14) What's the highest you've ever jumped into water from?
Oh...I'd say 30-40 feet? Rough estimate honestly. We were kind of swimming in a quarry where we weren't supposed to be.
Like dis.
15) Have you ever been admitted to the hospital?
Yep. 2 months and 2 days ago when I had my little man.
16) Have you had any brushes with the law?
Speeding. Most definitely that.
But also physically (ooh-la-la). One time (okay several) I totally hugged a family friend who happens to be this awesome-sauce cop. So I kind of brushed up against his Kevlar vest and also his gun, taser, and mace.
Doesn't that usually get people taint-slapped?
17) Have you ever done something heroic?
Um, I cried once when my grandfather killed a harmless baby garden snake. That's heroic, right?

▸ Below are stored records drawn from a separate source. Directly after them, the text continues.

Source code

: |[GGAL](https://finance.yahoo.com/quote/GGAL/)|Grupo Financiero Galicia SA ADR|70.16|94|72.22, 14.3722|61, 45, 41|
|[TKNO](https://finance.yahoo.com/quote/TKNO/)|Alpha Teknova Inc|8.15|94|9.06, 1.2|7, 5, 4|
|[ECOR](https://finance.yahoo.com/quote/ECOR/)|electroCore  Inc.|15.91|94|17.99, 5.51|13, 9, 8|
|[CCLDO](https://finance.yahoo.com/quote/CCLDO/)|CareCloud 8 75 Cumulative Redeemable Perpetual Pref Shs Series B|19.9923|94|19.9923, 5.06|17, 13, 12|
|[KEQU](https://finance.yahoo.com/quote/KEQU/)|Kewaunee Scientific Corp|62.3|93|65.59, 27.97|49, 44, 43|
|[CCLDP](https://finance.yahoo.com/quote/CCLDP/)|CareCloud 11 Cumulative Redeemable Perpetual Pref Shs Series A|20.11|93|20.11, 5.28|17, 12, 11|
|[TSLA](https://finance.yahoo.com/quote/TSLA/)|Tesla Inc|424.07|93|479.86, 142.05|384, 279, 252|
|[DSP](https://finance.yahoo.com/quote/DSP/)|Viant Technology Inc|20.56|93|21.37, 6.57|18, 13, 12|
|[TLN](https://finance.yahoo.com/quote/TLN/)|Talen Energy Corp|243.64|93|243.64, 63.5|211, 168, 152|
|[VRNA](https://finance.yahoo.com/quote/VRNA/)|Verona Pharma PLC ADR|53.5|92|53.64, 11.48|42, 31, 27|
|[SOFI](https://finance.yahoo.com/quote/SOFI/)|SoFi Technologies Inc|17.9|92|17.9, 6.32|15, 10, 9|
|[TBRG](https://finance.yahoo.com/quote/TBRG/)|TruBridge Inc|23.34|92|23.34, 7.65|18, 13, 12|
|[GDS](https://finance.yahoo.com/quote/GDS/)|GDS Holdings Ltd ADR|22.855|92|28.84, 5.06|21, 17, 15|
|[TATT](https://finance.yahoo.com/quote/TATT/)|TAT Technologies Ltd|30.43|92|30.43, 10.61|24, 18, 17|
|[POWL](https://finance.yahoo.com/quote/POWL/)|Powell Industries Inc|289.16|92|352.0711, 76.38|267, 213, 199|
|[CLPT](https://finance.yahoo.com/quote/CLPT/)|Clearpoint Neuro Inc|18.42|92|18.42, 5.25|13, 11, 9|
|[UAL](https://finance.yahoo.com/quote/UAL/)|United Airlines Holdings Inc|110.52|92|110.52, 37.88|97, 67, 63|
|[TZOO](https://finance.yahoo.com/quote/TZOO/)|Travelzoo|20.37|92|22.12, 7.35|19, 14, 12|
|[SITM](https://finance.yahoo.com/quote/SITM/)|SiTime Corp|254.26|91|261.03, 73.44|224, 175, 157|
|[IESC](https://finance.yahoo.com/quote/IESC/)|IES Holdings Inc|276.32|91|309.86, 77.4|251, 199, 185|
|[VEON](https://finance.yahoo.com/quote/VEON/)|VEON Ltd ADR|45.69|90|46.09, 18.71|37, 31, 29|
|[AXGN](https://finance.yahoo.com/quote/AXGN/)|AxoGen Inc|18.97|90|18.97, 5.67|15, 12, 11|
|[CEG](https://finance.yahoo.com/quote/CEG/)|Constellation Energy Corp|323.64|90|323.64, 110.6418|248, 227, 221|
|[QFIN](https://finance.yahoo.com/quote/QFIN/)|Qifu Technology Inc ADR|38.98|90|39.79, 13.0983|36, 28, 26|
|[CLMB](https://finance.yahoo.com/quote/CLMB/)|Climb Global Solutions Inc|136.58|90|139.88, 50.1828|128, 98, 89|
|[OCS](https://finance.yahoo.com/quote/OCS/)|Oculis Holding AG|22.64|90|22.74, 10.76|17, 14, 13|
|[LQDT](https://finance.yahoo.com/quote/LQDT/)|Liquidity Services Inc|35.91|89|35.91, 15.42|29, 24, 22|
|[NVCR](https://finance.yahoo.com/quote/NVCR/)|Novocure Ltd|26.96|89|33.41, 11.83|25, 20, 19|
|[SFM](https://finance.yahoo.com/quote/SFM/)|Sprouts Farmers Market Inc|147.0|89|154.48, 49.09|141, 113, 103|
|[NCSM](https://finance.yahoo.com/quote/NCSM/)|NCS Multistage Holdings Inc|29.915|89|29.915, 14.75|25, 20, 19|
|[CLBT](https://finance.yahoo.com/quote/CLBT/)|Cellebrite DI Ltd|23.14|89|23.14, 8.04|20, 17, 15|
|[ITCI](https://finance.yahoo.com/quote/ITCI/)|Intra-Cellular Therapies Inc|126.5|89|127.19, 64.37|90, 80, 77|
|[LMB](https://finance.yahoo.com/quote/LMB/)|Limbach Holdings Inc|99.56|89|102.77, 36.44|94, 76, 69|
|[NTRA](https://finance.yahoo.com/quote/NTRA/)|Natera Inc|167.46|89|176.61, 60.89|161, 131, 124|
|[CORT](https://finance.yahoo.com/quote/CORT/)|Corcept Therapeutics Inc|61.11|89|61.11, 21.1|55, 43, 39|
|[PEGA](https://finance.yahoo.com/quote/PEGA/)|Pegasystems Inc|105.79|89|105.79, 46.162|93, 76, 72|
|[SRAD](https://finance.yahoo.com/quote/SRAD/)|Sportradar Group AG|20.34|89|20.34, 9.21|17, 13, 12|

18) How many pillows do you sleep with?
One. Unless you count Tyler, then two.
19) What do you wear to bed?
Preferably nothing. But if my legs are prickly I wear pants. I hardly ever wear a shirt. I'm sure my neighbors love that considering the nursery has yet to get curtains (we just moved).
20) Have you ever fired a gun?
Oh yes. I quite spectacularly missed the clay pigeon with the shotgun. Something about not aiming for the pigeon but ahead of the pigeon. Blah, blah, blah.
21) What's your favorite 'clean' word?
Mr. Clean?
Pneumonoultramicroscopicsilicovolcanoconiosis
or
Sacrosanct
or
Genuflect
22) What's your favorite 'dirty' word?
Oh, we meant clean as in not inappropriate. Got it.
Now dirty...
Fuck.
Duh.
23) What's your least favorite word?
My friendship with Kelsey.
Oh, word not sentence.
Well then...
Kelsey.
24) What football team do you support?
Houston Texans
25) Do you have any scars?
My wounded heart. And where I lost my arm in 'Nam.
26) If you could breed two animals today to defy the laws of nature what new animal would you create?
A Sugarroo. Or maybe a Guinea Chin. You figure it out.
27) How long could you go without talking?
NOT LONG.
28) What's your favorite joke?
I'm partial to this at the moment:
Q - "How many Republicans does it take to screw in a light bulb?"
A - "None. They only screw the poor."
Har-dee-har-har. No offense to the good Republicans I know.
29) What's your favorite accent?
Australian.
30) What's your favorite saying?
Mad Hatter: Have I gone mad?
Alice: I'm afraid so. You're entirely bonkers. But I'll tell you a secret. All the best people are.